El Dorado News-Times

ASU to revise how it scores for admission

Two or more tries’ best results on exams will be combined

- By Aziza Musa

Arkansas State University has tweaked its rules for admissions and institutio­nal scholarshi­ps, ensuring students greater access to the institutio­n and aligning with other Arkansas schools, its chancellor said.

With the changes, the state’s second-largest public campus, with more than 14,000 students, will take the best scores of each subgroup — English, reading, math and science — of each student’s attempts at the ACT college entrance exam. The practice is known as “superscori­ng” and will be used for admissions for the fall 2018 school year. Previously, ASU used the composite score of one ACT exam.

“We had been denying access to students based on a strict interpreta­tion of ACT scores that our peers have not been using,” ASU Chancellor Kelly Damphousse said in a prepared statement. “We believe this will create greater access to our university.”
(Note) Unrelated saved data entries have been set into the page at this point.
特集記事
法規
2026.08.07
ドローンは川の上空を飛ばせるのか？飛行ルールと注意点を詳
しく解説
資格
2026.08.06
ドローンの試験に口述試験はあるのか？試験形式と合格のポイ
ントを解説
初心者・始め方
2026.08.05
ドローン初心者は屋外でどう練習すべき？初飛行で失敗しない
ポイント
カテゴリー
The method will be applied to admissions as well as institutio­nal scholarshi­ps. Otherwise, the university’s admissions standards will remain the same: at least a 21 ACT and a 2.75 high school grade-point average for unconditio­nal admission and a minimum 19 ACT and 2.3 high school GPA for conditiona­l admission. Admission into the university’s Honor College will not change.

The Princeton Review, which surveyed schools and verified admissions policies on institutio­ns’ websites, said more than half of all “selective” colleges and universiti­es are using the superscori­ng method, said James Murphy, its director of national outreach. Selective institutio­ns are those that only accept roughly two-thirds or fewer of the students who apply, he said, and the numbers of those institutio­ns are going up.